And we’re back at the age-old laptop webcam conundrum. Ever since the world saw that even Mark Zuckerberg covers his webcam, we’ve become all the more sceptical about those little sensors. Now, if you use Zoom video conferencing software on your Mac computer, any website you’re visiting in your web browser can turn on your device camera without your permission. For reals.
Zoom outta here
This Zoom vulnerability is bananas. I tried one of the proof of concept links and got connected to three other randos also freaking out about it in real time. https://t.co/w7JKHk8nZy pic.twitter.com/arOE6DbQaf
— Matt Haughey (@mathowie) July 9, 2019
Even if you had ever installed the Zoom client on your device and simply uninstalled it, a remote attacker can still activate your webcam. This is according to a Medium post written by Jonathan Leitschuh, a cybersecurity researcher.
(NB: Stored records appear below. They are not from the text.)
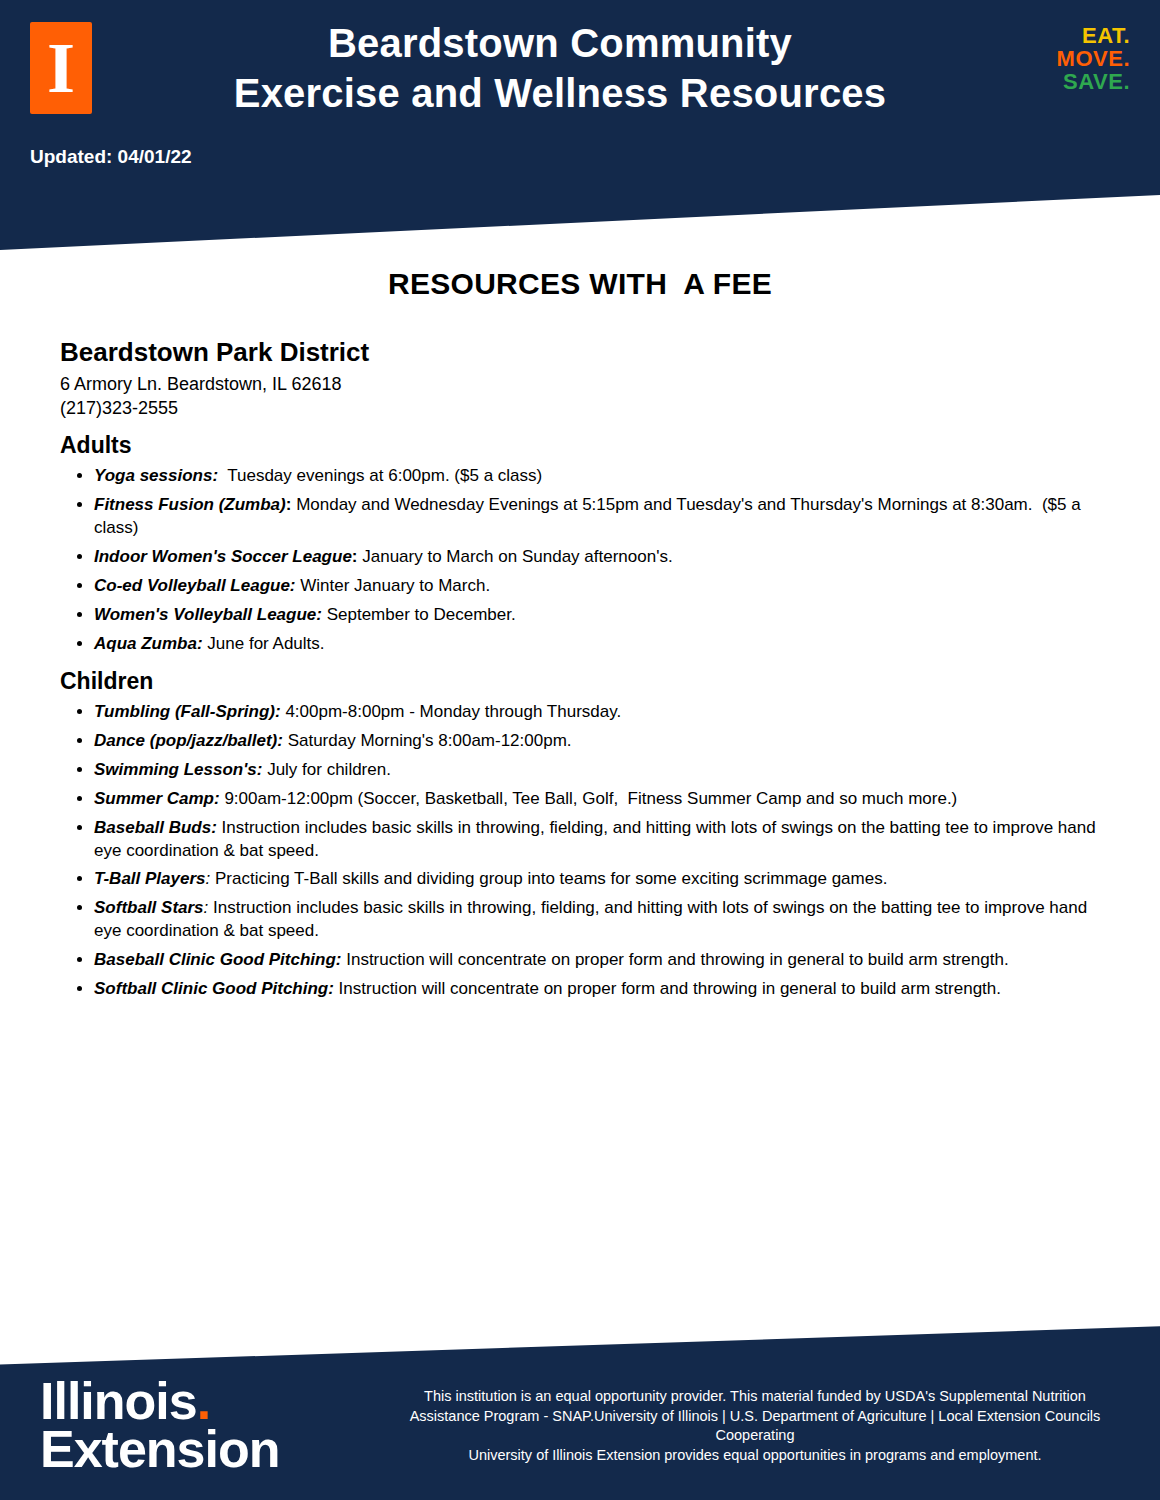I
Beardstown Community
Exercise and Wellness Resources
EAT.
MOVE.
SAVE.
Updated: 04/01/22
RESOURCES WITH A FEE
Beardstown Park District
6 Armory Ln. Beardstown, IL 62618
(217)323-2555
Adults
Yoga sessions: Tuesday evenings at 6:00pm. ($5 a class)
Fitness Fusion (Zumba): Monday and Wednesday Evenings at 5:15pm and Tuesday's and Thursday's Mornings at 8:30am. ($5 a class)
Indoor Women's Soccer League: January to March on Sunday afternoon's.
Co-ed Volleyball League: Winter January to March.
Women's Volleyball League: September to December.
Aqua Zumba: June for Adults.
Children
Tumbling (Fall-Spring): 4:00pm-8:00pm - Monday through Thursday.
Dance (pop/jazz/ballet): Saturday Morning's 8:00am-12:00pm.
Swimming Lesson's: July for children.
Summer Camp: 9:00am-12:00pm (Soccer, Basketball, Tee Ball, Golf, Fitness Summer Camp and so much more.)
Baseball Buds: Instruction includes basic skills in throwing, fielding, and hitting with lots of swings on the batting tee to improve hand eye coordination & bat speed.
T-Ball Players: Practicing T-Ball skills and dividing group into teams for some exciting scrimmage games.
Softball Stars: Instruction includes basic skills in throwing, fielding, and hitting with lots of swings on the batting tee to improve hand eye coordination & bat speed.
Baseball Clinic Good Pitching: Instruction will concentrate on proper form and throwing in general to build arm strength.
Softball Clinic Good Pitching: Instruction will concentrate on proper form and throwing in general to build arm strength.
Illinois.
Extension
This institution is an equal opportunity provider. This material funded by USDA's Supplemental Nutrition Assistance Program - SNAP.University of Illinois | U.S. Department of Agriculture | Local Extension Councils Cooperating
University of Illinois Extension provides equal opportunities in programs and employment.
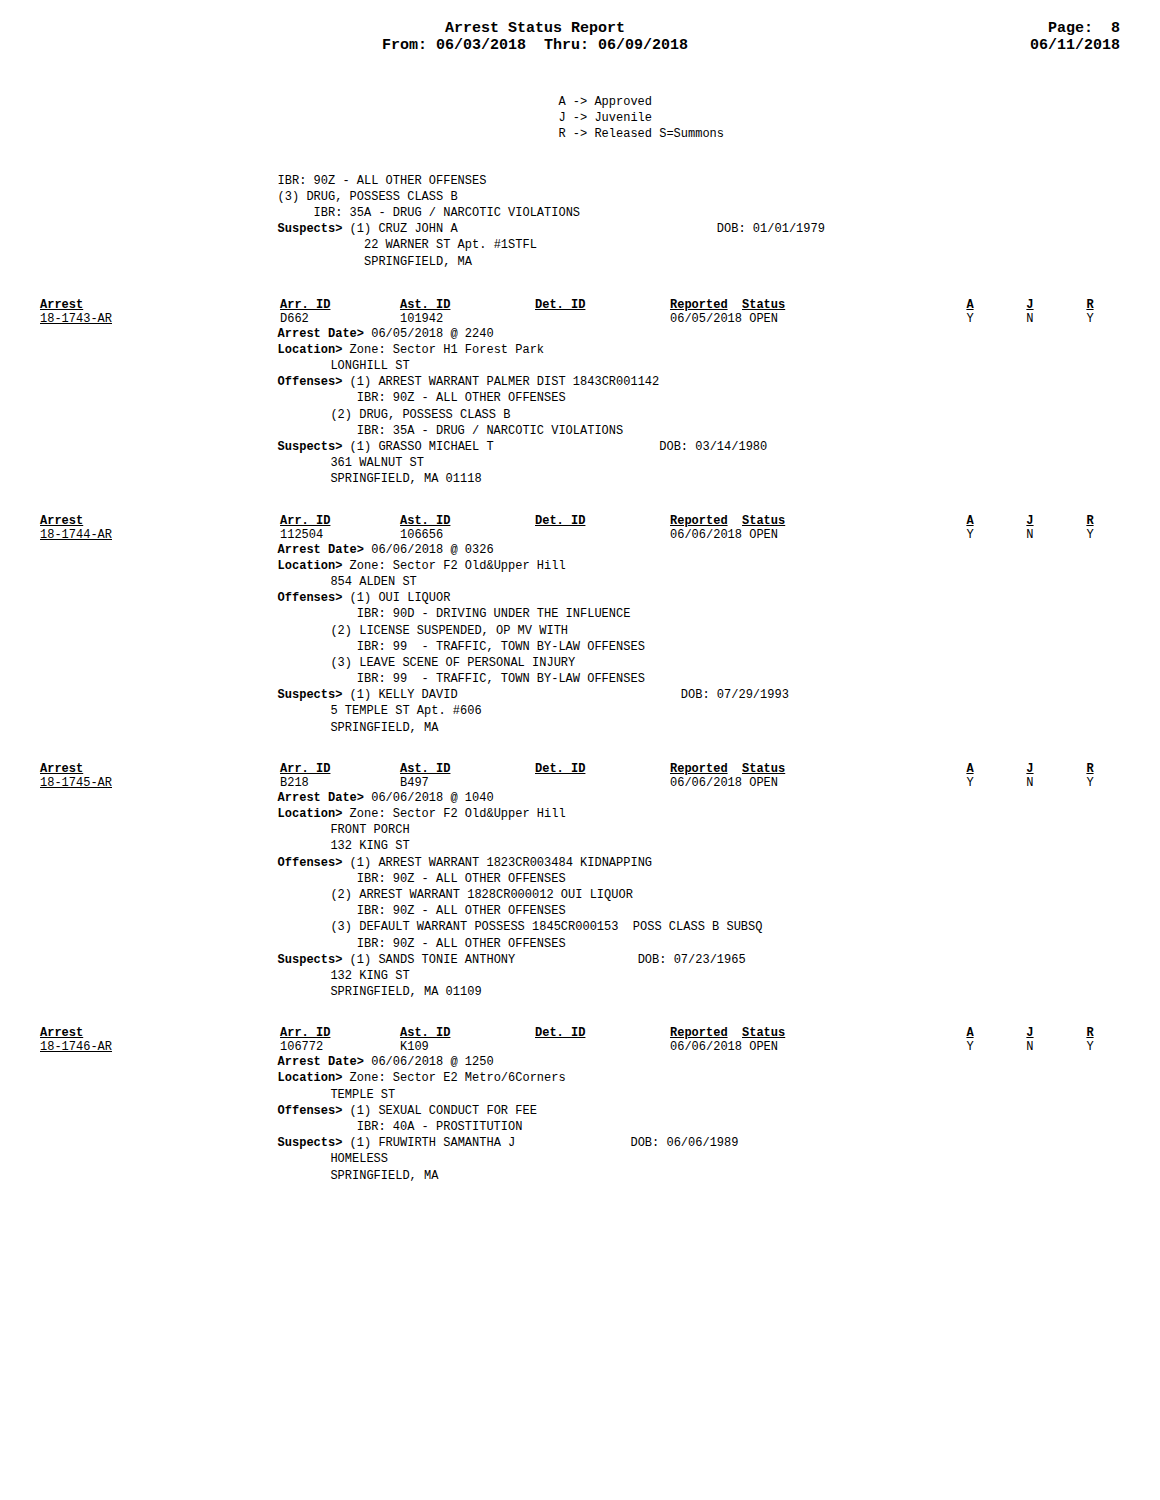Arrest Status Report
From: 06/03/2018 Thru: 06/09/2018
Page: 8
06/11/2018
A -> Approved
J -> Juvenile
R -> Released S=Summons
IBR: 90Z - ALL OTHER OFFENSES
(3) DRUG, POSSESS CLASS B
IBR: 35A - DRUG / NARCOTIC VIOLATIONS
Suspects> (1) CRUZ JOHN A DOB: 01/01/1979
22 WARNER ST Apt. #1STFL
SPRINGFIELD, MA
| Arrest 18-1743-AR | Arr. ID D662 | Ast. ID 101942 | Det. ID | Reported Status 06/05/2018 OPEN | A Y | J N | R Y |
Arrest Date> 06/05/2018 @ 2240
Location> Zone: Sector H1 Forest Park
LONGHILL ST
Offenses> (1) ARREST WARRANT PALMER DIST 1843CR001142
IBR: 90Z - ALL OTHER OFFENSES
(2) DRUG, POSSESS CLASS B
IBR: 35A - DRUG / NARCOTIC VIOLATIONS
Suspects> (1) GRASSO MICHAEL T DOB: 03/14/1980
361 WALNUT ST
SPRINGFIELD, MA 01118
| Arrest 18-1744-AR | Arr. ID 112504 | Ast. ID 106656 | Det. ID | Reported Status 06/06/2018 OPEN | A Y | J N | R Y |
Arrest Date> 06/06/2018 @ 0326
Location> Zone: Sector F2 Old&Upper Hill
854 ALDEN ST
Offenses> (1) OUI LIQUOR
IBR: 90D - DRIVING UNDER THE INFLUENCE
(2) LICENSE SUSPENDED, OP MV WITH
IBR: 99 - TRAFFIC, TOWN BY-LAW OFFENSES
(3) LEAVE SCENE OF PERSONAL INJURY
IBR: 99 - TRAFFIC, TOWN BY-LAW OFFENSES
Suspects> (1) KELLY DAVID DOB: 07/29/1993
5 TEMPLE ST Apt. #606
SPRINGFIELD, MA
| Arrest 18-1745-AR | Arr. ID B218 | Ast. ID B497 | Det. ID | Reported Status 06/06/2018 OPEN | A Y | J N | R Y |
Arrest Date> 06/06/2018 @ 1040
Location> Zone: Sector F2 Old&Upper Hill
FRONT PORCH
132 KING ST
Offenses> (1) ARREST WARRANT 1823CR003484 KIDNAPPING
IBR: 90Z - ALL OTHER OFFENSES
(2) ARREST WARRANT 1828CR000012 OUI LIQUOR
IBR: 90Z - ALL OTHER OFFENSES
(3) DEFAULT WARRANT POSSESS 1845CR000153 POSS CLASS B SUBSQ
IBR: 90Z - ALL OTHER OFFENSES
Suspects> (1) SANDS TONIE ANTHONY DOB: 07/23/1965
132 KING ST
SPRINGFIELD, MA 01109
| Arrest 18-1746-AR | Arr. ID 106772 | Ast. ID K109 | Det. ID | Reported Status 06/06/2018 OPEN | A Y | J N | R Y |
Arrest Date> 06/06/2018 @ 1250
Location> Zone: Sector E2 Metro/6Corners
TEMPLE ST
Offenses> (1) SEXUAL CONDUCT FOR FEE
IBR: 40A - PROSTITUTION
Suspects> (1) FRUWIRTH SAMANTHA J DOB: 06/06/1989
HOMELESS
SPRINGFIELD, MA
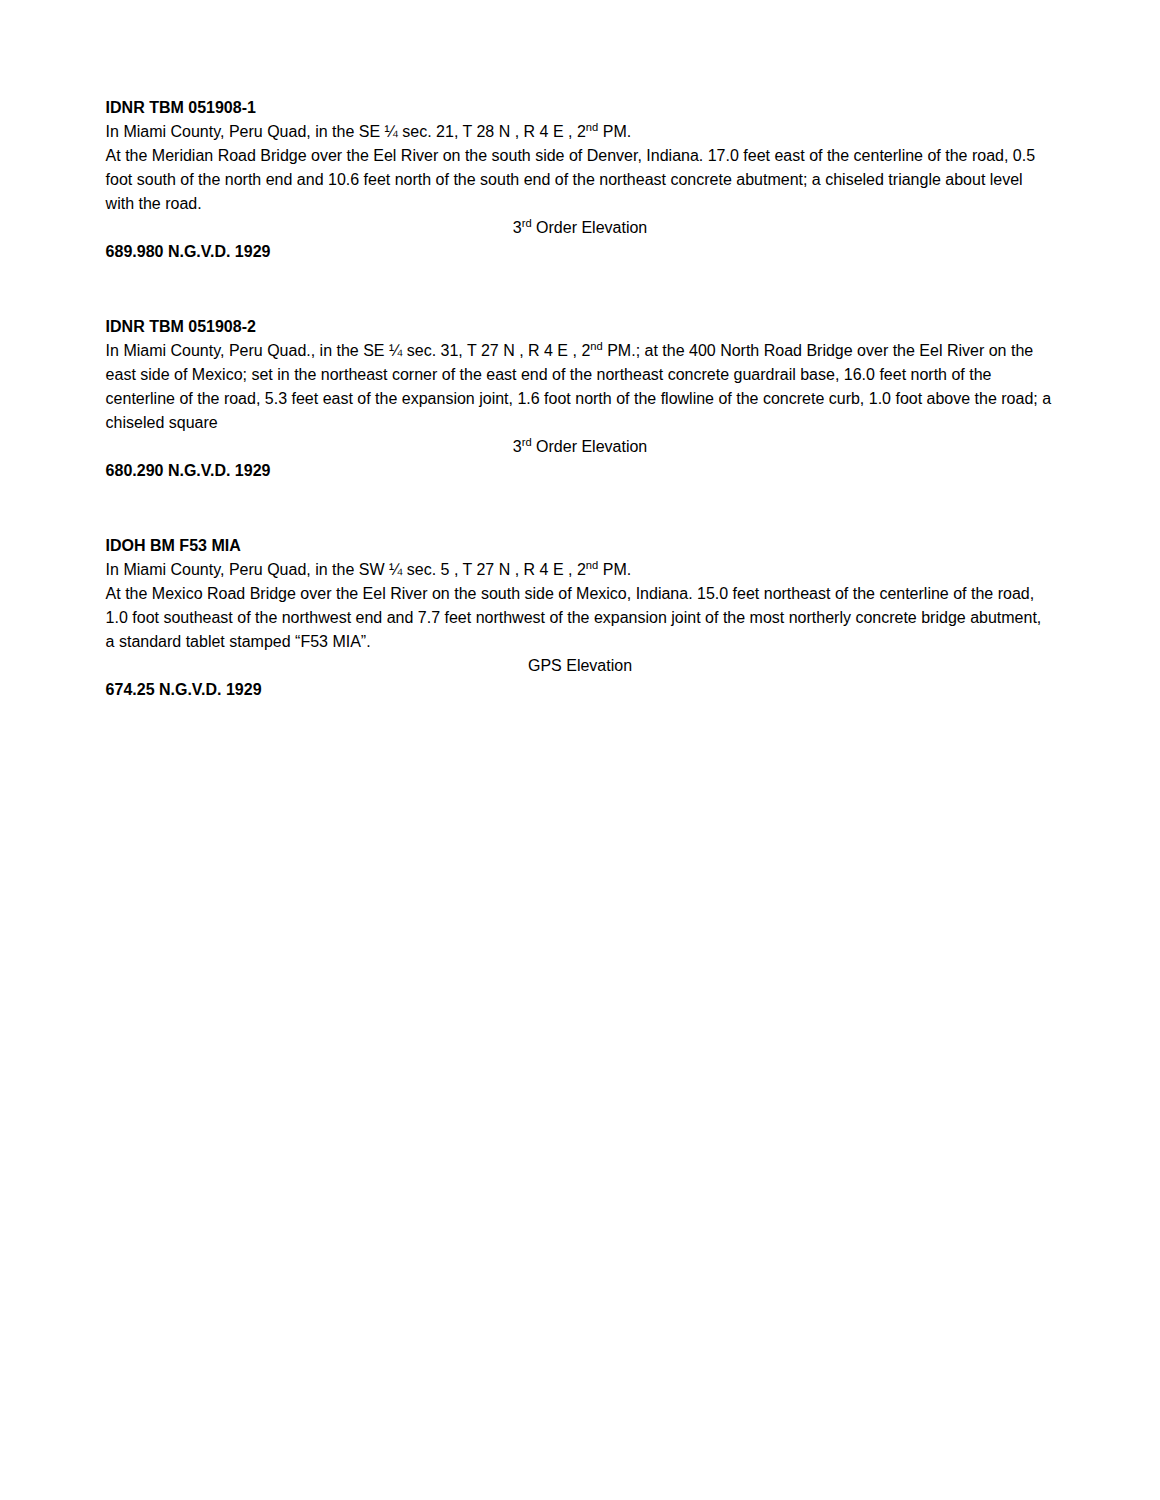IDNR TBM 051908-1
In Miami County, Peru Quad, in the SE ¼ sec. 21, T 28 N , R 4 E , 2nd PM.
At the Meridian Road Bridge over the Eel River on the south side of Denver, Indiana. 17.0 feet east of the centerline of the road, 0.5 foot south of the north end and 10.6 feet north of the south end of the northeast concrete abutment; a chiseled triangle about level with the road.
3rd Order Elevation
689.980 N.G.V.D. 1929
IDNR TBM 051908-2
In Miami County, Peru Quad., in the SE ¼ sec. 31, T 27 N , R 4 E , 2nd PM.; at the 400 North Road Bridge over the Eel River on the east side of Mexico; set in the northeast corner of the east end of the northeast concrete guardrail base, 16.0 feet north of the centerline of the road, 5.3 feet east of the expansion joint, 1.6 foot north of the flowline of the concrete curb, 1.0 foot above the road; a chiseled square
3rd Order Elevation
680.290 N.G.V.D. 1929
IDOH BM F53 MIA
In Miami County, Peru Quad, in the SW ¼ sec. 5 , T 27 N , R 4 E , 2nd PM.
At the Mexico Road Bridge over the Eel River on the south side of Mexico, Indiana. 15.0 feet northeast of the centerline of the road, 1.0 foot southeast of the northwest end and 7.7 feet northwest of the expansion joint of the most northerly concrete bridge abutment, a standard tablet stamped “F53 MIA”.
GPS Elevation
674.25 N.G.V.D. 1929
He disclosed details of an unpatched critical security vulnerability in the Zoom client app for Apple Mac devices, which, if combined with a separate flaw, could allow attackers to access the webcam and the device itself.
And even though Jonathan reported the security vulnerability to Zoom over 90 days ago, they still failed to roll out a proper security patch. Which just puts the privacy and security of over 4 million users at risk. Nice one, Zoom…
Gotta fix it
The flaw is a result of a Zoom feature that triggers a client when a meeting link is clicked. Unless the user has explicitly configured their Zoom client to disable video on joining meetings, their video is immediately shared with anyone they are in a Zoom call with, including any attacker who has exploited the vulnerability to trigger a video call.
To fix the issue, Leitschuh advises Mac users who have the app installed to update to the latest version and then click a button in settings to “Turn off my video when joining a meeting.” Or you can, you know, just cover your webcam with a sticker and hope for the best.